▶ **Problem to work on**:
Render the data from the line containing "There has never been a better time to get" through the line containing "Google map and directions" as a Markdown table. Use a Row column for the row number and a Line column for the text, and leave out any blank lines.

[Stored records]
'''

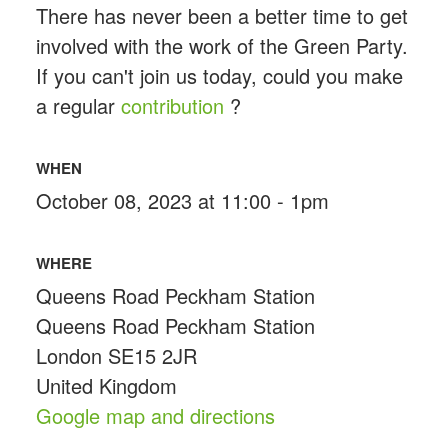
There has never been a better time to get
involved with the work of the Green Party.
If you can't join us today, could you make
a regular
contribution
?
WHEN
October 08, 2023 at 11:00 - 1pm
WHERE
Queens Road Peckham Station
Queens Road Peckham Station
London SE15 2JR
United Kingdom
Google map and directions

'''
'''

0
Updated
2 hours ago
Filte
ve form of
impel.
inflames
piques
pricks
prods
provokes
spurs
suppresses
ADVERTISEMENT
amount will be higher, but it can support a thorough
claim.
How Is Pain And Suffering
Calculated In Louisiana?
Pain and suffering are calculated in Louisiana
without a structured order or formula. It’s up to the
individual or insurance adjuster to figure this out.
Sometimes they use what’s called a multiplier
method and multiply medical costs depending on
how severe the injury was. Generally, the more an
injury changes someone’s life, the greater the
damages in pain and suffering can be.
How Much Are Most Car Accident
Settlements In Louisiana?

'''

▶ **Reply**:
| Row | Line |
|---|---|
| 1 | There has never been a better time to get |
| 2 | involved with the work of the Green Party. |
| 3 | If you can't join us today, could you make |
| 4 | a regular |
| 5 | contribution |
| 6 | ? |
| 7 | WHEN |
| 8 | October 08, 2023 at 11:00 - 1pm |
| 9 | WHERE |
| 10 | Queens Road Peckham Station |
| 11 | Queens Road Peckham Station |
| 12 | London SE15 2JR |
| 13 | United Kingdom |
| 14 | Google map and directions |